Daisy, a senior analyst at Huobi Research Institute, said that the recent global epidemic has shown signs of recovery, and vaccine supply has not yet met demand. The US stimulus bill may be introduced again, and the US dollar continues to depreciate. The US dollar index continues to fall close to the low point of 2018. The market’s demand for assets that can effectively counter inflation expectations in the US dollar has further increased. Therefore, the medium and long-term demand for Bitcoin has not weakened, but has strengthened.
In sharp contrast to the rising Bitcoin price, on December 17, the US dollar index fell below the 90 mark, the first time since April 20, 2018.

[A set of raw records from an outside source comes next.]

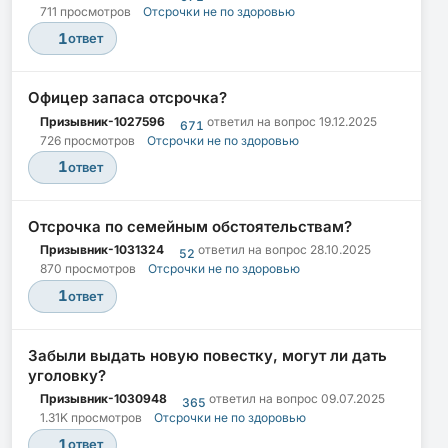
711 просмотров
Отсрочки не по здоровью
1
ответ
Офицер запаса отсрочка?
Призывник-1027596
ответил на вопрос
19.12.2025
671
726 просмотров
Отсрочки не по здоровью
1
ответ
Отсрочка по семейным обстоятельствам?
Призывник-1031324
ответил на вопрос
28.10.2025
52
870 просмотров
Отсрочки не по здоровью
1
ответ
Забыли выдать новую повестку, могут ли дать
уголовку?
Призывник-1030948
ответил на вопрос
09.07.2025
365
1.31K просмотров
Отсрочки не по здоровью
1
ответ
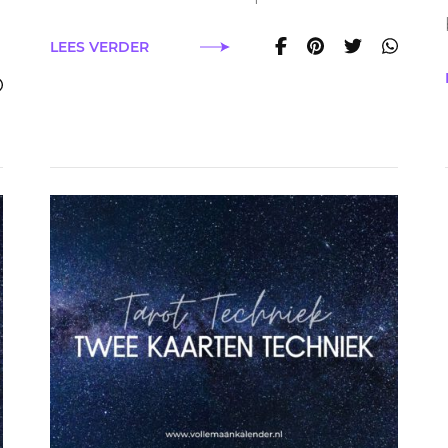
LEES VERDER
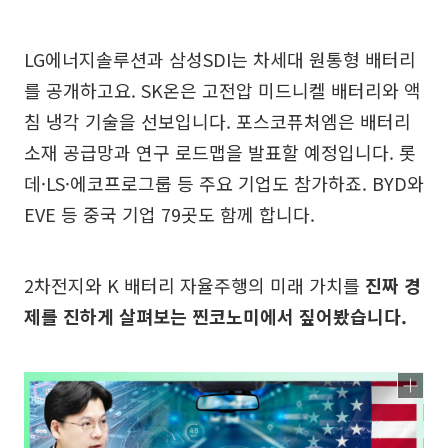
LG에너지솔루션과 삼성SDI는 차세대 원통형 배터리
를 공개하고요. SK온은 고전압 미드니켈 배터리와 액
침 냉각 기술을 선보입니다. 포스코퓨처엠은 배터리
소재 공급망과 연구 로드맵을 발표할 예정입니다. 롯
데·LS·에코프로그룹 등 주요 기업도 참가하죠. BYD와
EVE 등 중국 기업 79곳도 함께 합니다.
2차전지와 K 배터리 자율주행의 미래 가치를
진짜 경
제를 진하게 살펴보는 찐코노미에서 짚어봤습니다.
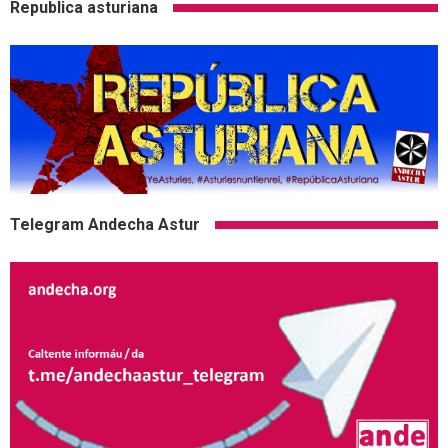
Republica asturiana
Telegram Andecha Astur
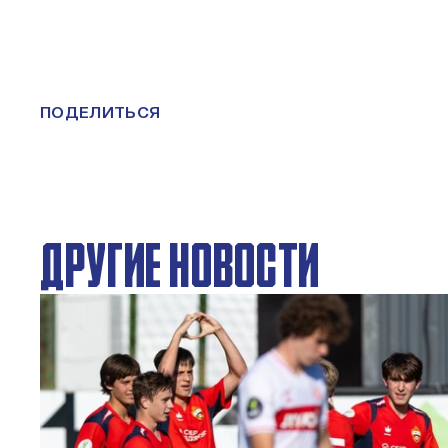
ПОДЕЛИТЬСЯ
ДРУГИЕ НОВОСТИ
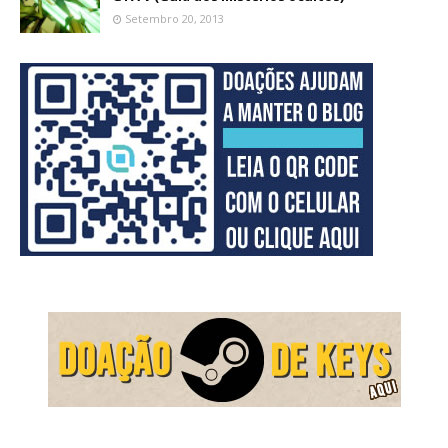
Setembro 20, 2013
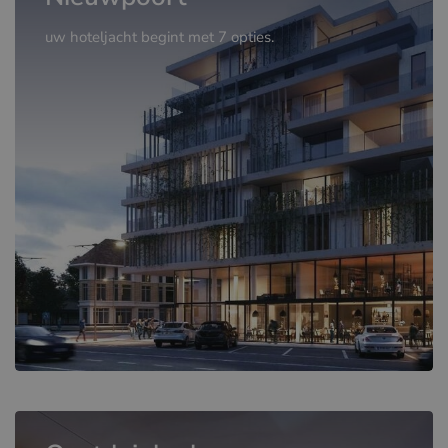
uw hoteljacht begint met 7 opties.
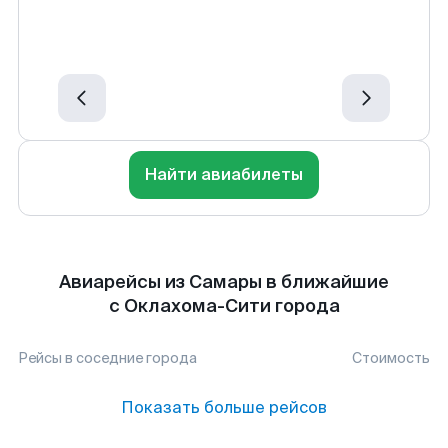
Найти авиабилеты
Авиарейсы из Самары в ближайшие
с Оклахома-Сити города
Рейсы в соседние города
Стоимость
Показать больше рейсов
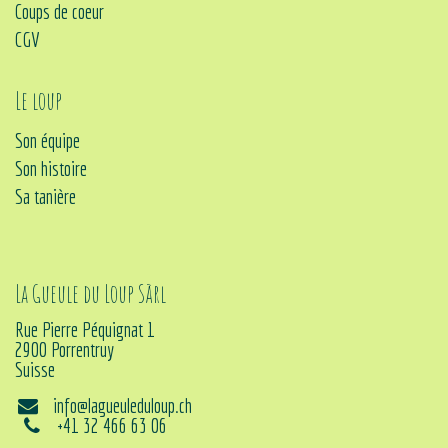
Coups de coeur
CGV
Le loup
Son équipe
Son histoire
Sa tanière
La Gueule du Loup Sàrl
Rue Pierre Péquignat 1
2900 Porrentruy
Suisse
info@lagueuleduloup.ch
+41 32 466 63 06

From the perspective of technical analysis, William pointed out that around December 12, after the upper pipeline of the symmetrical triangle was crossed by the Bitcoin price, it indicated that the Bitcoin price would usher in a big increase in the future and the transaction volume would also increase. Therefore, around December 16, Bitcoin broke through the $20,000 mark and ushered in a record high.
“At present, the market’s expectations of low global economic growth and high inflation have not changed significantly. Therefore, Bitcoin will continue to increase in the future, and the price will continue to hit new highs.” He said.
Investors need to be rational
It is worth noting that William emphasized that after the price of Bitcoin exceeded the $20,000 mark, a large number of investors began to flood the cryptocurrency market, which once caused some cryptocurrency exchanges to experience stagnation or downtime. This indicates that the main investment force in the market may undergo structural changes, from institutional investors to small and medium investors. The excitement and enthusiasm of the market is further amplified, which may cause large fluctuations in the price of Bitcoin. It is hoped that market investors will remain rational and do not increase leverage.
The aforementioned Bitcoin investor said, “Generally, if the market enters a period of rapid growth. Then you still need to exit the risk a bit.”